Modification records
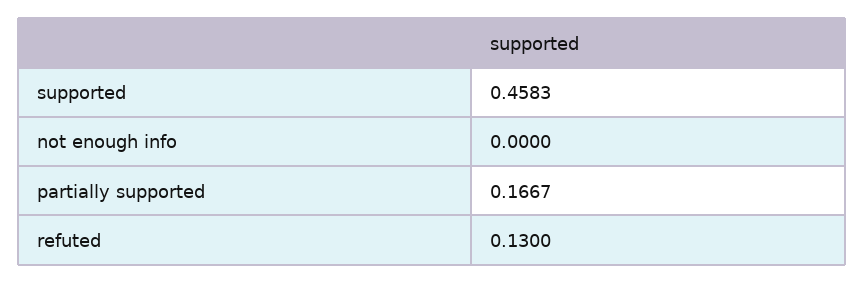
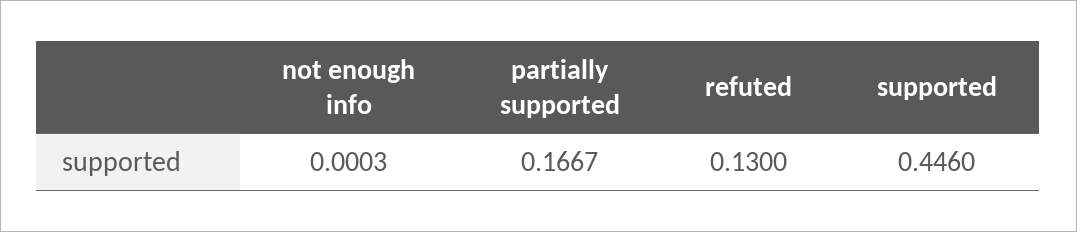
  {
-   "supported": 0.4583,
+   "supported": 0.446,
-   "not enough info": 0,
+   "not enough info": 0.0003,
    "partially supported": 0.1667,
    "refuted": 0.13
  }

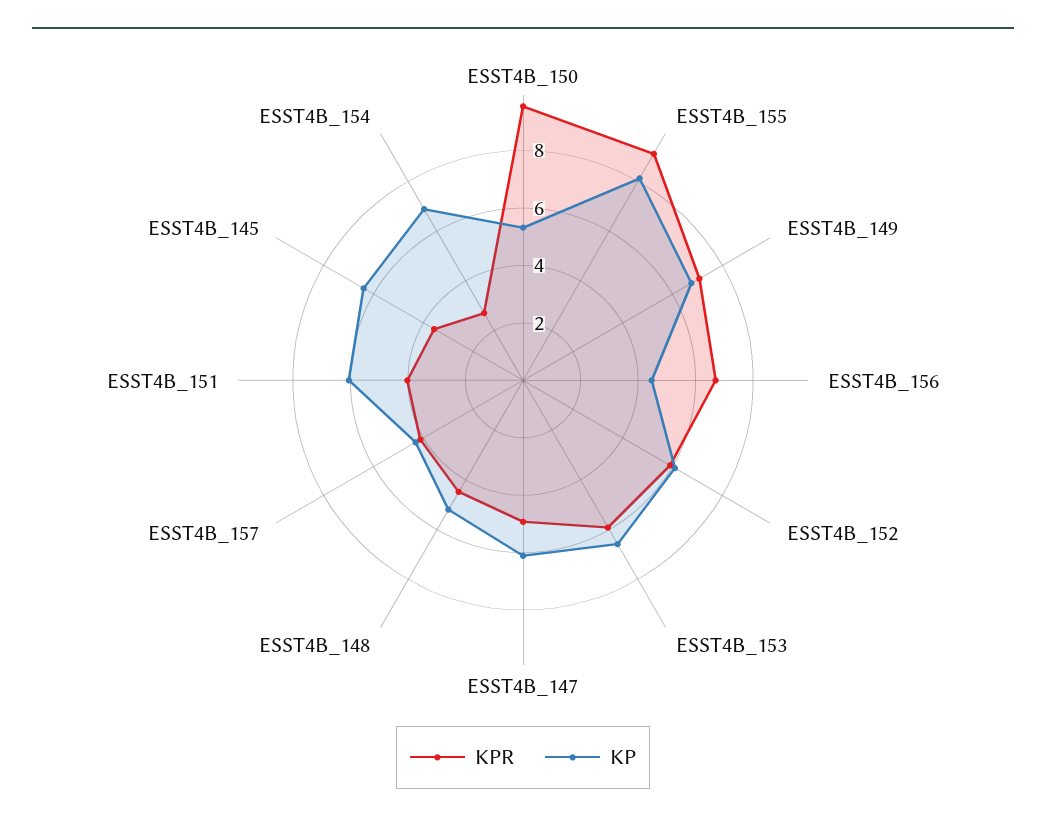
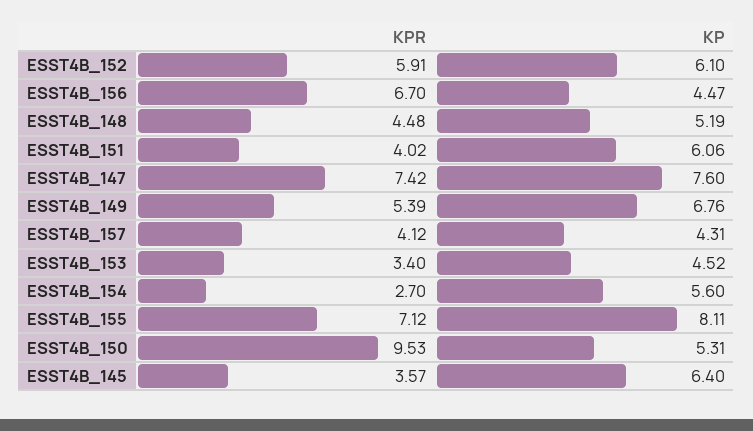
  {
    "KPR": {
      "ESST4B_150": 9.53,
-     "ESST4B_155": 9,
+     "ESST4B_155": 7.12,
-     "ESST4B_149": 7,
+     "ESST4B_149": 5.39,
      "ESST4B_156": 6.7,
      "ESST4B_152": 5.91,
-     "ESST4B_153": 6,
+     "ESST4B_153": 3.4,
-     "ESST4B_147": 5,
+     "ESST4B_147": 7.42,
      "ESST4B_148": 4.48,
      "ESST4B_157": 4.12,
      "ESST4B_151": 4.02,
      "ESST4B_145": 3.57,
      "ESST4B_154": 2.7
    },
    "KP": {
      "ESST4B_150": 5.31,
      "ESST4B_155": 8.11,
      "ESST4B_149": 6.76,
      "ESST4B_156": 4.47,
      "ESST4B_152": 6.1,
-     "ESST4B_153": 6.5,
+     "ESST4B_153": 4.52,
-     "ESST4B_147": 6,
+     "ESST4B_147": 7.6,
      "ESST4B_148": 5.19,
      "ESST4B_157": 4.31,
      "ESST4B_151": 6.06,
      "ESST4B_145": 6.4,
-     "ESST4B_154": 7
+     "ESST4B_154": 5.6
    }
  }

• What the task asks: Repeat every record above exactly. Omit the pictures.

• The completed task:
  {
-   "supported": 0.4583,
+   "supported": 0.446,
-   "not enough info": 0,
+   "not enough info": 0.0003,
    "partially supported": 0.1667,
    "refuted": 0.13
  }

  {
    "KPR": {
      "ESST4B_150": 9.53,
-     "ESST4B_155": 9,
+     "ESST4B_155": 7.12,
-     "ESST4B_149": 7,
+     "ESST4B_149": 5.39,
      "ESST4B_156": 6.7,
      "ESST4B_152": 5.91,
-     "ESST4B_153": 6,
+     "ESST4B_153": 3.4,
-     "ESST4B_147": 5,
+     "ESST4B_147": 7.42,
      "ESST4B_148": 4.48,
      "ESST4B_157": 4.12,
      "ESST4B_151": 4.02,
      "ESST4B_145": 3.57,
      "ESST4B_154": 2.7
    },
    "KP": {
      "ESST4B_150": 5.31,
      "ESST4B_155": 8.11,
      "ESST4B_149": 6.76,
      "ESST4B_156": 4.47,
      "ESST4B_152": 6.1,
-     "ESST4B_153": 6.5,
+     "ESST4B_153": 4.52,
-     "ESST4B_147": 6,
+     "ESST4B_147": 7.6,
      "ESST4B_148": 5.19,
      "ESST4B_157": 4.31,
      "ESST4B_151": 6.06,
      "ESST4B_145": 6.4,
-     "ESST4B_154": 7
+     "ESST4B_154": 5.6
    }
  }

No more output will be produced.